The Christ who played before the Creator as creation flared froth from the very being of God became human and dwelled among us. His life and teaching, his miracles and healings brought us to a new level of consciousness about the Father and Jesus’ relationship to the Father. He became one with God and even though crucified as a common criminal rose to new life which we experience in the Body of Christ (Eucharist) and in the Body of Christ (community). Notice the cosmic earthly dimensions in wheat ground and grapes crushed. Notice the cosmic dimension in earthly human community as a reflection of the glory of God where we too are ground like wheat and crushed like grapes so that we may put on Christ.

Look at creation as we celebrate Earth Day. It was easy to notice creation springing into new life when we returned to the mountains. Mountains are always holy places in cosmic matters. Look at community as we celebrate resurrection to new life.

With all this about us can we still be found guilty of not knowing the Creator and the One sent to dwell among us all days? Mary Oliver’s poem “The Summer Day” speaks of the wonders of creation:

Who made the world? Who made the swan, and the black bear? Who made the grasshopper? This grasshopper, I mean – the one who has flung herself out of the grass, the one who is eating sugar out of my hand, who is moving her jaws back and forth instead of up and down – who is gazing around with her enormous and complicated eyes. Now she lifts her pale forearms and thoroughly washes her face. Now she snaps her wings open, and floats away. I don’t know exactly what a prayer is. I do know how to pay attention, how to fall down into the grass, how to kneel down in the grass, how to be idle and blessed, how to stroll through the fields, which is what I have been doing all day. Tell me, what else should I have done? Doesn’t everything die at last, and too soon? Tell me, what is it you plan to do with your one wild and precious life?

Thomas Merton aptly describes our relationship with the Creator as cosmic dance:

For the world and time are the dance of the Lord in emptiness. The silence of the spheres is the music of a wedding feast. The more we persist in misunderstanding the phenomena of life, the more we analyze them out into strange finalities and complex purpose of our own, the more we involve ourselves in sadness. But it does not matter much because no despair of ours can alter the reality of things, or stain the joy of the cosmic dance which is always there.
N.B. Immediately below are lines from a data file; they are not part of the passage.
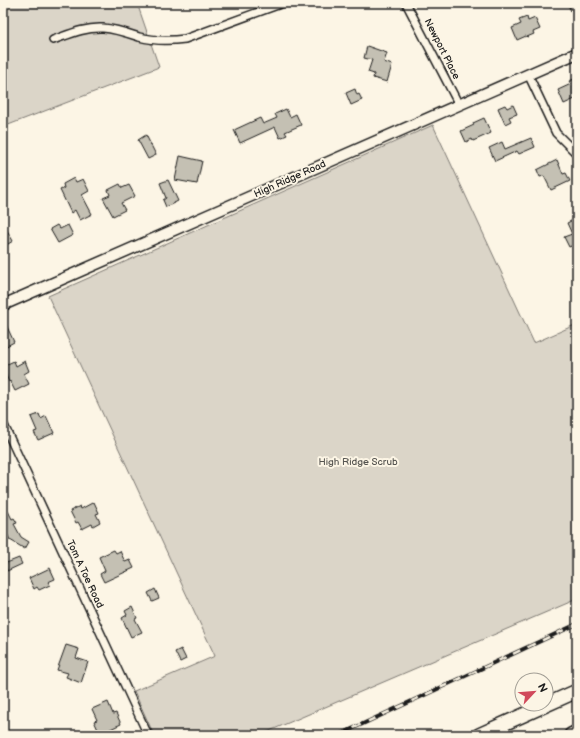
<svg xmlns="http://www.w3.org/2000/svg" width="580" height="738" font-family="'Balsamiq Sans',sans-serif">
  <style>
    .green { fill: #dbd5c8; stroke: #7c7872 }
    .building { fill: #c4c0b3; stroke: #1c1c1c }
    .lines { fill: none; stroke-linecap: round; stroke-linejoin: round }
    .street-casing { stroke: #1c1c1c; stroke-width: 10 }
    .secondary-casing { stroke: #1c1c1c; stroke-width: 13 }
    .highway-casing { stroke: #1c1c1c; stroke-width: 16 }
    .street { stroke: #fcf5e5; stroke-width: 7 }
    .secondary { stroke: #fcf5e5; stroke-width: 10 }
    .highway { stroke: #fcf5e5; stroke-width: 13 }
    .rail-casing { stroke: #1c1c1c; stroke-width: 4 }
    .rail { stroke: #fcf5e5; stroke-width: 2.5; stroke-dasharray: 8; stroke-linecap: butt }
    .labels { text-anchor: middle; dominant-baseline: central; stroke-width: 4; stroke-linejoin: round; paint-order: stroke }
    .street-label { font-size: 10px; fill: #1c1c1c; stroke: #fcf5e5 }
    .park-label { font-size: 10px; fill: #555450; stroke: #fcf5e5 }
  </style>
  <rect width="100%" height="100%" fill="#fcf5e5"/>
  <filter id="ink" filterUnits="userSpaceOnUse"><feTurbulence type="fractalNoise" baseFrequency=".025" numOctaves="2"/><feDisplacementMap in="SourceGraphic" scale="8" xChannelSelector="R" yChannelSelector="G"/><feConvolveMatrix kernelMatrix="1 2 1 2 8 2 1 2 1" color-interpolation-filters="sRGB"/></filter>
  <g filter="url(#ink)">
    <g class="green">
      <path d="M3 3H137L159 67 3 127Z"/>
      <path d="M433 125 534 343 577 324V599L260 735H154L134 691 215 656 48 296Z"/>
    </g>
    <g class="building">
      <path d="M567 3H575L577 10 572 13Z"/>
      <path d="M527 17 528 21 535 18 540 29 533 32 534 34 527 37 526 36 517 40 512 28 521 24 519 20Z"/>
      <path d="M367 46 387 53 384 62 392 65 387 82 373 78 374 74 368 72 372 60 364 58Z"/>
      <path d="M577 78V98L564 104 558 90 571 84 569 81Z"/>
      <path d="M355 89 357 95 359 94 362 100 351 105 346 93Z"/>
      <path d="M505 105 507 108 513 105 517 114 509 117 511 121 505 124 498 108Z"/>
      <path d="M286 109 290 117 296 114 301 125 285 132 287 135 280 138 275 127 240 143 234 130 260 118 263 124 277 118 275 114Z"/>
      <path d="M484 118 491 133 473 141 472 139 466 142 461 131 474 125 473 123Z"/>
      <path d="M146 135 156 155 148 159 138 140Z"/>
      <path d="M531 138 535 147 519 154 517 151 495 161 489 148 502 142 505 149Z"/>
      <path d="M180 156 202 161 197 184 175 180Z"/>
      <path d="M557 160 563 174 566 173 570 181 551 190 544 176 540 177 537 170Z"/>
      <path d="M74 178 76 182 83 179 89 191 82 195 92 214 80 220 75 210 71 213 60 190 64 188 63 184Z"/>
      <path d="M168 180 178 201 166 207 163 200 166 198 160 183Z"/>
      <path d="M120 184 122 188 129 185 135 196 121 203 125 210 113 216 103 198 110 195 108 190Z"/>
      <path d="M577 218V245L576 244 569 247 564 237 572 234 567 223Z"/>
      <path d="M3 223 13 241 3 247Z"/>
      <path d="M57 225 60 229 68 225 73 235 58 243 50 229Z"/>
      <path d="M3 318 14 342 3 348Z"/>
      <path d="M14 361 16 366 25 361 29 371 24 374 29 384 15 391 10 381 9 382 3 369V366Z"/>
      <path d="M39 414 41 419 46 416 54 433 38 440 34 432 37 431 31 417Z"/>
      <path d="M94 502 99 513 96 514 100 522 93 526 92 524 82 529 78 522 76 523 70 511 80 506 81 509Z"/>
      <path d="M7 509 12 519 14 518 17 523 14 524 21 537 29 542 25 549 10 540 3 525V512Z"/>
      <path d="M114 550 116 553 120 551 125 562 130 560 134 568 104 582 100 574 105 571 99 557Z"/>
      <path d="M19 558 22 564 7 571 4 564Z"/>
      <path d="M50 568 55 579 48 582 50 585 39 590 37 587 34 589 29 578Z"/>
      <path d="M155 589 159 598 152 601 148 593Z"/>
      <path d="M132 607 137 618 135 619 142 632 131 637 122 618 127 615 125 611Z"/>
      <path d="M66 645 79 649 76 658 88 662 81 683 66 677 68 673 57 670Z"/>
      <path d="M181 649 186 659 180 662 175 652Z"/>
      <path d="M108 702 113 714 116 713 121 724 100 734 94 721 97 720 92 709Z"/>
    </g>
    <g class="lines">
      <defs>
        <g id="street">
          <path d="M406 3 459 105"/>
          <path d="M53 40C70 34 85 27 103 28 116 29 127 33 139 37 154 41 169 41 185 39L283 3"/>
          <path d="M528 74 556 133 577 154"/>
          <path d="M3 423 148 735"/>
        </g>
        <path id="secondary" d="M3 305 577 53"/>
        <g id="highway">
          <path d="M479 735 577 691"/>
          <path d="M571 735 577 732"/>
        </g>
      </defs>
      <use href="#street" class="street-casing"/>
      <use href="#secondary" class="secondary-casing"/>
      <use href="#highway" class="highway-casing"/>
      <use href="#street" class="street"/>
      <use href="#secondary" class="secondary"/>
      <use href="#highway" class="highway"/>
      <defs>
        <path id="rail" d="M339 735 577 624"/>
      </defs>
      <use href="#rail" class="rail-casing"/>
      <use href="#rail" class="rail"/>
    </g>
  </g>
  <g class="labels">
    <g class="street-label">
      <text transform="translate(442 49) rotate(63)">Newport Place</text>
      <text transform="translate(290 179) rotate(-24)">High Ridge Road</text>
      <text transform="translate(85 574) rotate(65)">Tom A Toe Road</text>
    </g>
    <g class="park-label">
      <text x="358" y="462">High Ridge Scrub</text>
    </g>
  </g>
  <rect width="580" height="738" fill="none" stroke="#fcf5e5" stroke-width="16"/>
  <rect x="8" y="8" width="564" height="722" fill="none" stroke="#1c1c1c" stroke-width="1.5" filter="url(#ink)"/>
  <g transform="translate(534 692) rotate(64)"><circle r="19" fill="#fcf5e5" stroke="#a29e95"/>
  <path d="M0-3L7 15L0 10L-7 15Z" fill="#d1495b"/>
  <text y="-6" font-size="11" font-weight="bold" text-anchor="middle" fill="#1c1c1c">N</text>
  </g>
</svg>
Indeed, we are in the midst of it, and it is in the midst of us, for it beats in our very blood, whether we want it to or no.

Joyce Rupp describes the Cosmic Dance beautifully in her book The Cosmic Dance:

As I grew older,…eventually I made some startling discoveries — three of them — and they have changed my life forever. The first of these is the amazing revelation that I am made up of stardust, that every part and parcel of who I am materially was once a piece of a star shining in the heavens. The second discovery is that the air I breathe is the air that has circled the globe and been drawn in and out by people, creatures and vegetation in lands and seas far away. But the most astounding discovery that both awakened and affirmed my early childhood awareness is the fact that I am part of a vast and marvelous dance that goes on unceasingly at every moment in the most minute particles of the universe….

This book is about my experience of being with the cosmic dance, how I have fallen in love with Earth and how I have been enthralled with the mystery of Moon, Sun, and the Galaxies. It is a book about what I have learned from this great attraction to creation. My three discoveries have changed the way I look at everything and the way I relate to everyone. I see that I am not a separate entity, and never could be, because the tiny particles of my body are dancing, intermingling with the particles of life around me. It is not a matter of “them” and “me”, whether this be people, rocks, sea anemones, clouds, or rabbits on the run. Rather, it is a matter of “us….”

Dance with the Cosmic Christ who shows us the Creator.